*** Opening of Material for this task ***

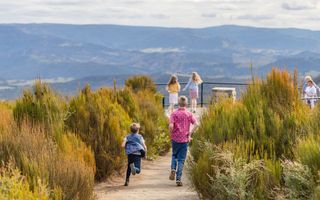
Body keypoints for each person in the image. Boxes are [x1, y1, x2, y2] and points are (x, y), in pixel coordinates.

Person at [169, 96, 197, 186]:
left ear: (178, 103)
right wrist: (190, 133)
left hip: (175, 138)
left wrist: (171, 133)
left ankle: (173, 168)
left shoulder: (174, 113)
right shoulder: (189, 114)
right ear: (186, 104)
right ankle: (178, 179)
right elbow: (196, 124)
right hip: (185, 139)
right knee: (181, 160)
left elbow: (170, 126)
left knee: (174, 155)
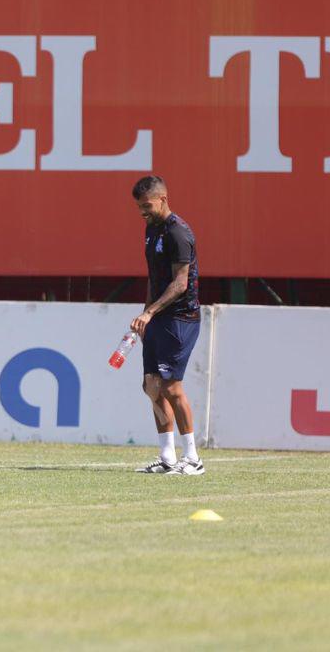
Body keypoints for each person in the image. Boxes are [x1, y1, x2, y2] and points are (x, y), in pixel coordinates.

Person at [129, 175, 205, 475]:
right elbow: (154, 277)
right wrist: (146, 312)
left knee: (172, 387)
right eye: (138, 206)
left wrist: (151, 313)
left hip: (180, 318)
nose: (142, 211)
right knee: (151, 386)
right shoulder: (152, 229)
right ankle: (167, 457)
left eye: (146, 205)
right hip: (158, 317)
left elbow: (180, 284)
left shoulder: (177, 233)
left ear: (163, 198)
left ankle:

*** Close of Material for this task ***

Exercise description. Begin the copy at the line containing "left knee: (174, 155)" and end it at the last line of the records; transcribe exactly and exclude pictures.

The completed task.
left knee: (174, 155)
Body keypoints for each person in the image. Boxes are [x1, y1, x2, y2] and points are (x, y), in pixel coordinates.

Person at [129, 175, 205, 475]:
right elbow: (154, 277)
right wrist: (146, 312)
left knee: (172, 387)
right eye: (138, 206)
left wrist: (151, 313)
left hip: (180, 318)
nose: (142, 211)
right knee: (151, 386)
right shoulder: (152, 229)
right ankle: (167, 457)
left eye: (146, 205)
right hip: (158, 317)
left elbow: (180, 284)
left shoulder: (177, 233)
left ear: (163, 198)
left ankle:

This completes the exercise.